Most ulcerated/scratched/infected corneas are painful (like a paper cut or spider bite), and so most dogs do react protectively.

I am concerned that the white of the eye globe looks very red from the photo--older dogs can develop other conditions of the eye, including cancer, that will make the eyeball bleed internally. An eye that is bleeding internally may not be painful until a great amount of pressure (glaucoma) has built up.

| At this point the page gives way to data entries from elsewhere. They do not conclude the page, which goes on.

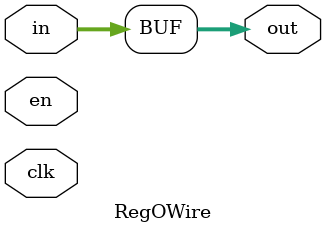
<source format=v>
`timescale 1ns / 1ps
module RegOWire
#(
parameter
dataW=8,
levelIdx=0,
regInterval=0,
isWire=(regInterval==0)?1:(levelIdx%regInterval!=0)
)
(
input clk,en,
input [dataW-1:0]in,
output [dataW-1:0]out
    );
generate

		if(isWire)begin
		
			assign out=in;
		end else begin
			reg [dataW-1:0]in_reg;
			always@(posedge clk)if(en)begin
				in_reg<=in;
			end
			assign out=in_reg;
		end
endgenerate

endmodule

</source>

If this were my pet, I'd definitely have this examined at the earliest.. If the vet finds that the eye is indeed bleeding inside, but can't determine why with general diagnostic means, then you may be referred to a specialist for more in-depth evaluation. In the meantime, you'd probably get an antibiotic ointment (or drops) to protect/heal this corneal surface. A corneal abrasion and ulcer would be treated several times daily with very strong antibiotics.